Movimento dos Focolares

Istambul, a Igreja de Roma e de Constantinopla festejam juntas

Dez 5, 2012

Tornou-se já costumeiro, no dia 29 de junho em Roma (São Pedro e São Paulo) e no dia 30 de novembro, em Istambul (Santo André), a visita de Delegações das duas Igrejas irmãs

O dia 30 de novembro passado foi um dia de festa na Basílica Patriarcal do Fanar, em Istambul, pela celebração da solenidade de Santo André apóstolo, Patrono do Patriarcado Ecumênico de Constantinopla.

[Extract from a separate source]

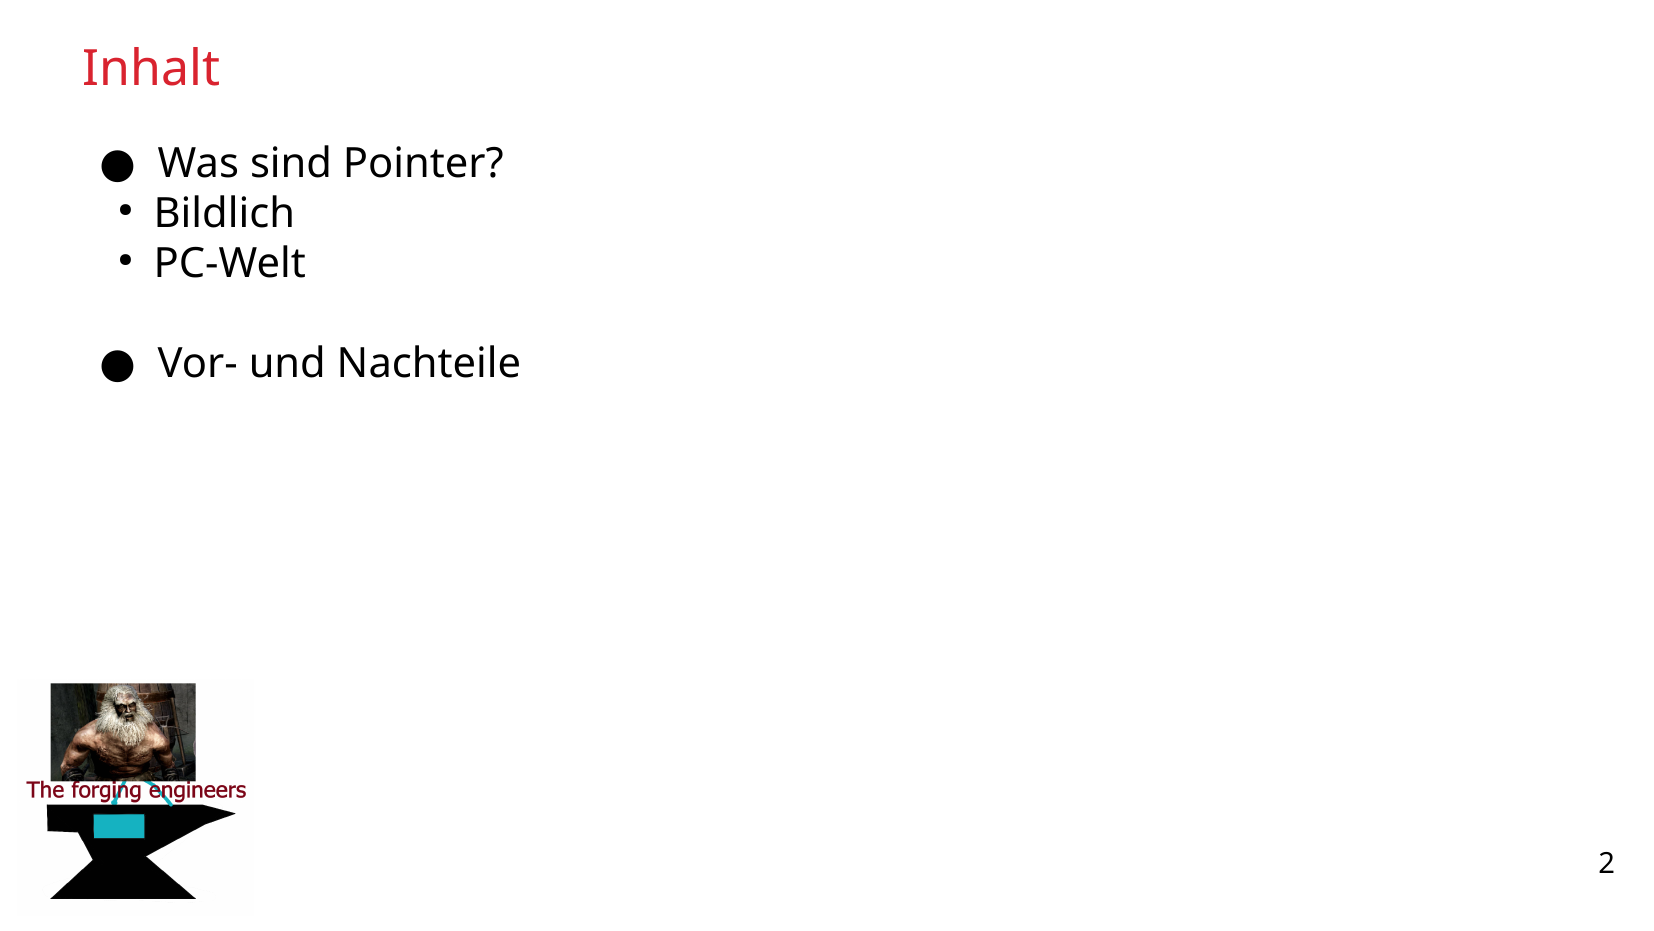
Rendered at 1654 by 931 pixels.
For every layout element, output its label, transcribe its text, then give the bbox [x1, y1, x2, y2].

title Inhalt [82, 37, 1571, 95]
picture [17, 679, 254, 916]
subtitle Was sind Pointer? Bildlich PC-Welt Vor- und Nachteile [82, 135, 638, 414]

«A troca de Delegações entre a Igreja de Roma e a Igreja de Constantinopla, […] mostra de forma concreta o vínculo de proximidade fraterna que nos une. É uma comunhão profunda e real, ainda que imperfeita, que não se fundamenta em razões humanas de cortesia e conveniência, mas na fé comum em Jesus Cristo». Escreveu Bento XVI na mensagem a Sua Santidade Bartolomeu I, evidenciando a plena comunhão como um dom de Deus e assegurando ao Patriarca a sua unidade de orações e a de todos os fiéis católicos.

O Cardeal Kurt Koch, Presidente do Conselho Pontifício para a Promoção da Unidade dos Cristãos, neste ano, liderou a Delegação da Santa Sé.

No seu discurso, o Patriarca, evidenciou a importância de prosseguir juntos, como irmãos, em direção a Cristo, delineando assim o estilo do caminho ecumênico hoje.

A sua mensagem não é simplista e nem se limita a ser otimista, mas, convida a mirar o caminho a ser percorrido na atualidade, considerando o passado com realismo e a encontrar, sinceramente, os meios para reaproximar-se. Para esta iniciativa, indica como via principal a ser percorrida, o diálogo que ele define o meio por excelência para sanar os medos, as suspeitas, os preconceitos e que tem como finalidade “a comunhão eucarística à qual todos nós aspiramos”. Um diálogo que facilite a compreensão recíproca e, desta forma, encaminhar-se “à verdade plena” (Jo 16, 13).

Não falta um apelo ser «samaritanos», próximos à humanidade que hoje sofre de várias formas por causa das muitas «crises». Estar próximos e, juntos, para levar, unidos, o anúncio da potência e da misericórdia do Senhor.

Depois de citar a emoção ainda viva pela sua participação às celebrações do 50° do Concílio Vaticano II, que abriu novos caminhos, e a próxima comemoração dos 1700 anos do Edito de Milão, anunciou com alegria que os trabalhos preparativos do Concílio Pan-Ortodoxo estão na fase final.

Na manhã do sábado, 1° de dezembro, o Cardeal Koch e o Metropolita Gennadios de Sassima, encontraram alguns representantes da comunidade católica local dedicando tempo ao caminho ecumênico entre as duas Igrejas irmãs, delineando desafios e perspectivas no percurso em direção à plena unidade depois de 50 anos do Concílio Vaticano II.

Seguiu-se um diálogo no qual o Metropolita Gennadios sublinhou o fato de que as prioridades sociais, consequências da crise, colocaram em segundo plano a importância do diálogo ecumênico. A sua experiência de vinte anos de participação na Comissão Teológica Mista o permite entrever um impulso renovado para, juntos encontrar soluções, oferecendo assim um testemunho comum de vida.

O Cardeal Koch citou a imagem de um quadro que está na sede do Conselho Pontifício para a Promoção da Unidade dos Cristãos e que retrata o abraço de Pedro e André, ressaltando que o abraço deles é sinal da presença de Jesus. E concluiu convidando a rezar pela unidade, lembrando que esta não é um imperativo de Jesus, mas, ele a pediu ao Pai como dom.